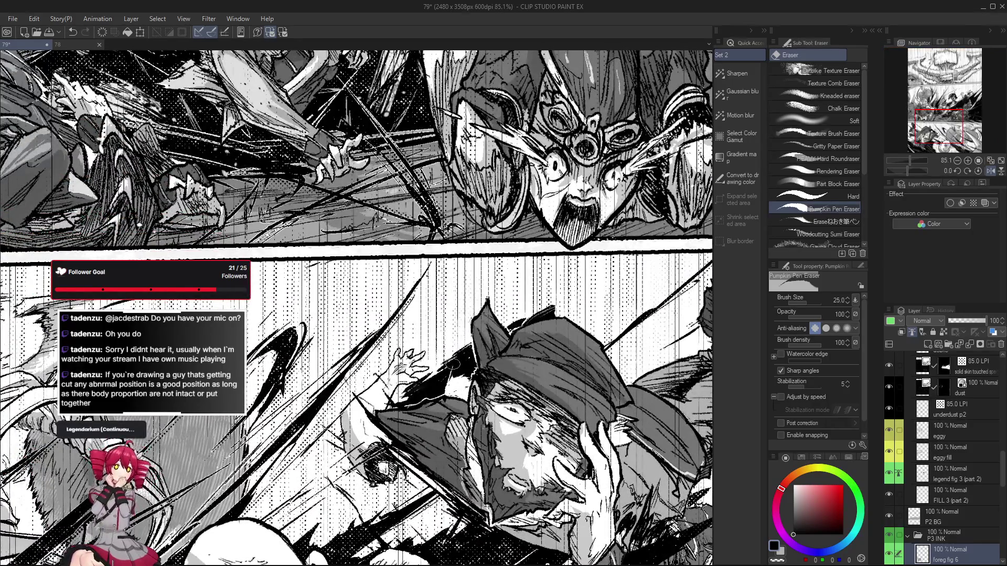
mouse_move(452, 365)
left_mouse_down()
mouse_move(447, 420)
mouse_move(439, 388)
mouse_move(470, 367)
mouse_move(464, 298)
mouse_move(427, 448)
mouse_move(465, 439)
left_mouse_up()
key("r")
* * * * * * * * *
» Work to be completed
When you copy the lines above, drop the pictures and keep everything else exact.

» Response
mouse_move(452, 365)
left_mouse_down()
mouse_move(447, 420)
mouse_move(439, 388)
mouse_move(470, 367)
mouse_move(464, 298)
mouse_move(427, 448)
mouse_move(465, 439)
left_mouse_up()
key("r")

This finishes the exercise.